* Page text
-*-*-
You're using OpenBSD's syntax. FreeBSD's PF is a bit older than OpenBSD's.


----------



## tonix (Nov 23, 2020)

ok thanks, how could so pfsense load balancing with round robin weighted?

thanks


----------



## tonix (Nov 23, 2020)

so, the question now is:

is it possible to load balancing with weighted round ronin in freebsd too?

thanks


----------



## SirDice (Nov 23, 2020)

Weighted routing is a job for a routing protocol, not a firewall.


----------



## tonix (Nov 23, 2020)

i'm asking if is it possible to load balancing with weighted round robin in freebsd too,

next i decide how to use this function

thanks a lot


----------



## SirDice (Nov 23, 2020)

net/bird
net/bird2
net/quagga
net/zebra
net/frr7
net/openbgpd

I'm sure there's more, these are just the ones I found with a quick search.


----------



## tonix (Nov 23, 2020)

ok thanks, but i need to know only  if pf on freebsd support round robin weigthed as on openbsd

no routing protocol

thanks


----------



## SirDice (Nov 24, 2020)

tonix said:


> but i need to know only if pf on freebsd support round robin weigthed as on openbsd


I've told you in another thread that FreeBSD's PF is based on PF from OpenBSD 4.5. The function not being documented in the pf.conf(5) man page should be enough of an indication that this feature isn't in FreeBSD's PF.


----------



## tonix (Nov 24, 2020)

hi, 
ok thanks!


----------
-*-*-
* Data supplied
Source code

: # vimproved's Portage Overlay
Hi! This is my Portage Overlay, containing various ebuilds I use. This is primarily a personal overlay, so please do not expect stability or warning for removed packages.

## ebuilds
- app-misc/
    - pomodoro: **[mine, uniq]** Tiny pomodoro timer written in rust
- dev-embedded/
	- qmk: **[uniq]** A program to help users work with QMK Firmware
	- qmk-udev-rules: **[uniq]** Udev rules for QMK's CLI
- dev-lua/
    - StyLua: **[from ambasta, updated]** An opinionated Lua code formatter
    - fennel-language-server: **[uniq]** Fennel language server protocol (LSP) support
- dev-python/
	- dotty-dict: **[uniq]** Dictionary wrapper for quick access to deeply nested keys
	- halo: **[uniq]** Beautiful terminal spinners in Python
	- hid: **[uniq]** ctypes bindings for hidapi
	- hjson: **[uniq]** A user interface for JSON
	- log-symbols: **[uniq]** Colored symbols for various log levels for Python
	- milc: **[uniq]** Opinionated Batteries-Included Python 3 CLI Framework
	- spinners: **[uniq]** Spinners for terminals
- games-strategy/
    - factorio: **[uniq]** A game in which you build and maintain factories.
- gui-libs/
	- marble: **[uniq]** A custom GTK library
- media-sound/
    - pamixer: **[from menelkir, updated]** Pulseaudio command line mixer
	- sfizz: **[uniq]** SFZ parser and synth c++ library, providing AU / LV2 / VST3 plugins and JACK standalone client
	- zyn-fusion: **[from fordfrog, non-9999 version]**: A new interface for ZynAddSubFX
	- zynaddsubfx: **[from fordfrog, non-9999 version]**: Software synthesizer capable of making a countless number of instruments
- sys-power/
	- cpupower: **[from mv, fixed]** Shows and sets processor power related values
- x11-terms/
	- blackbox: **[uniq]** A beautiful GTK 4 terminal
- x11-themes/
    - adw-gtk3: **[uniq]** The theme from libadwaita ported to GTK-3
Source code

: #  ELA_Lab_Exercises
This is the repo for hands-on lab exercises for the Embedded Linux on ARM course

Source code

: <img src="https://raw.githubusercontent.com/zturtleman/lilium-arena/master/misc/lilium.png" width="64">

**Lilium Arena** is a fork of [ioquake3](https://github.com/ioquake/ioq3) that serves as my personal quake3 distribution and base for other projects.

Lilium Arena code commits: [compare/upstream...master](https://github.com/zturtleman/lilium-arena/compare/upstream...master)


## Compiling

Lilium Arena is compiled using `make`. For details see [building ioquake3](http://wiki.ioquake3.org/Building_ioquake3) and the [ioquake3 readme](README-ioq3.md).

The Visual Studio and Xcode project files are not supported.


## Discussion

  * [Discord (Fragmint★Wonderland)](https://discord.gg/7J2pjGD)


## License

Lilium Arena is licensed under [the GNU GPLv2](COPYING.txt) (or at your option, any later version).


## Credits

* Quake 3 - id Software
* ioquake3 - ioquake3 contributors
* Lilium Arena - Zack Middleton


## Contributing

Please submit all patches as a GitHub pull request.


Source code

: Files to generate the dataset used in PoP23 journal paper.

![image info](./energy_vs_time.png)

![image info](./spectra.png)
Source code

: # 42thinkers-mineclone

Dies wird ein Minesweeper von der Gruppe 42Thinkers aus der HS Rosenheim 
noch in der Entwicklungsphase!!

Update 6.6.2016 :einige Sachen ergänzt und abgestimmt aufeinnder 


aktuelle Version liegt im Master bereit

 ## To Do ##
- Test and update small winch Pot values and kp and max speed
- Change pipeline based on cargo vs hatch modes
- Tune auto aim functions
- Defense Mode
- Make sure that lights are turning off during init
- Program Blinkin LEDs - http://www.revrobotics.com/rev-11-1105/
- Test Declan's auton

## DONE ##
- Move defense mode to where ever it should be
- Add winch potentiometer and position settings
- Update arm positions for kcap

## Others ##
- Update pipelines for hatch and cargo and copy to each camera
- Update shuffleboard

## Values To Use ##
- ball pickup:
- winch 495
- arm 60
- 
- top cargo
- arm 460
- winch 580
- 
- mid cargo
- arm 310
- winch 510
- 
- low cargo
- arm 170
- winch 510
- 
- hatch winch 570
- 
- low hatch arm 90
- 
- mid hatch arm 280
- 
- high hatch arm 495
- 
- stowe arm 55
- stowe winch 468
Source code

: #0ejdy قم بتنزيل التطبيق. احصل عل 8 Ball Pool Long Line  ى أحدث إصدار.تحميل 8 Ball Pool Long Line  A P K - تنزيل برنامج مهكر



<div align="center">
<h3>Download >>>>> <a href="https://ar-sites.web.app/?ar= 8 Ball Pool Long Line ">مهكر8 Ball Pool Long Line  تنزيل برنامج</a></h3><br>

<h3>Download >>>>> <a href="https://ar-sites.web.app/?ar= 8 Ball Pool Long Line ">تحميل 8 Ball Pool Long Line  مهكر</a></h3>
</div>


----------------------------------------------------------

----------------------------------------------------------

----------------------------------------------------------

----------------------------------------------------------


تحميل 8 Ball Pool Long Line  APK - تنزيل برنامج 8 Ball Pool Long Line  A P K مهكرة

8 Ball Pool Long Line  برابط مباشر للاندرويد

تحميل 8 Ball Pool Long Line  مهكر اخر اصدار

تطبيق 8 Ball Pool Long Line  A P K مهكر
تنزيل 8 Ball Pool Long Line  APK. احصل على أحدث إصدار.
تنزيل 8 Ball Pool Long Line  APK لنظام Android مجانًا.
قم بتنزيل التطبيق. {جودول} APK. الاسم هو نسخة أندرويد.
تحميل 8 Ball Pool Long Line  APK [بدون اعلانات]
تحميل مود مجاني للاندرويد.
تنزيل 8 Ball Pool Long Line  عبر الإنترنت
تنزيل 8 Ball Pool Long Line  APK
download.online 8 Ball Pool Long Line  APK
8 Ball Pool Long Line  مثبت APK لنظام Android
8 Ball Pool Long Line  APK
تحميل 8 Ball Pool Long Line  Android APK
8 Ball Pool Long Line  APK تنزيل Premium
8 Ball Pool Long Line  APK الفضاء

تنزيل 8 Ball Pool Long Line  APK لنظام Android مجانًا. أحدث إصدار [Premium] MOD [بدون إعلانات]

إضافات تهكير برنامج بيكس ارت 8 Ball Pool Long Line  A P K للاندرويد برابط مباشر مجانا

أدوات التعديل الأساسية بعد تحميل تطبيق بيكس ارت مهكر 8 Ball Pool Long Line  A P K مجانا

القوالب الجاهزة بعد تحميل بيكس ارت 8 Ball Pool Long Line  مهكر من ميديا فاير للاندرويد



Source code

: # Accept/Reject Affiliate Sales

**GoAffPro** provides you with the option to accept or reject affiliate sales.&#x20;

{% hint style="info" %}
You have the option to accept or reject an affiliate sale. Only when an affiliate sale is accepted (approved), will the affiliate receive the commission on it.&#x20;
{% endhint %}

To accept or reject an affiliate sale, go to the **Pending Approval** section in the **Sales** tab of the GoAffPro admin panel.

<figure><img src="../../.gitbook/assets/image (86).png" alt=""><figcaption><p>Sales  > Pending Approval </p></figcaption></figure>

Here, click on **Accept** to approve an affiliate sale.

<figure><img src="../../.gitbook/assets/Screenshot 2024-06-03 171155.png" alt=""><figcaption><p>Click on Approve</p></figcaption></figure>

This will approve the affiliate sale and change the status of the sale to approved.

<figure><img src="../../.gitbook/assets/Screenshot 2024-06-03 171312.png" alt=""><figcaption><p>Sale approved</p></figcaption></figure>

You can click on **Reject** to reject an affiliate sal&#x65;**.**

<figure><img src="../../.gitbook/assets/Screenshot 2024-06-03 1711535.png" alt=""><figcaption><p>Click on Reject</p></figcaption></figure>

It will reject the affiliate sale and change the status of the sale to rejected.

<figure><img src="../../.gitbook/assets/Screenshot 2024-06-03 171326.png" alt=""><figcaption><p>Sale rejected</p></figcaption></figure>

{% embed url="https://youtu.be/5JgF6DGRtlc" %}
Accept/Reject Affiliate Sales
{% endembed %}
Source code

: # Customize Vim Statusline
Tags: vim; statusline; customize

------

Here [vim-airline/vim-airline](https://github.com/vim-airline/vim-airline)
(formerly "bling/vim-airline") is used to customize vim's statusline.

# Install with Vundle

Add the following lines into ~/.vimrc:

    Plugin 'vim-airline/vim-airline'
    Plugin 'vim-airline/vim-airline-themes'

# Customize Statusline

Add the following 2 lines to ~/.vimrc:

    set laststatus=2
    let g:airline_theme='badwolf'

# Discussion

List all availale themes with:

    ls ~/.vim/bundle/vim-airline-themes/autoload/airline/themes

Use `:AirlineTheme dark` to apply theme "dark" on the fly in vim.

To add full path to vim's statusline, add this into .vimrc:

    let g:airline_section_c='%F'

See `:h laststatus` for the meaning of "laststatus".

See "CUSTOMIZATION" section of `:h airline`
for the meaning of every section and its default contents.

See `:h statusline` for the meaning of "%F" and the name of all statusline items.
-*-*-
* Tasks to perform
1. In the forum thread, which OpenBSD version is FreeBSD's PF said to be based on?
2. Rewrite the forum thread from "ok thanks, but" through "SirDice (Nov 24, 2020)", changing "routing protocol" to "routing daemon".
3. In the forum thread, list every package path that SirDice names in his reply on November 23, 2020.

* Task-by-task results
1. OpenBSD 4.5

2.
ok thanks, but i need to know only  if pf on freebsd support round robin weigthed as on openbsd

no routing daemon

thanks


----------



## SirDice (Nov 24, 2020)

3. net/bird, net/bird2, net/quagga, net/zebra, net/frr7, net/openbgpd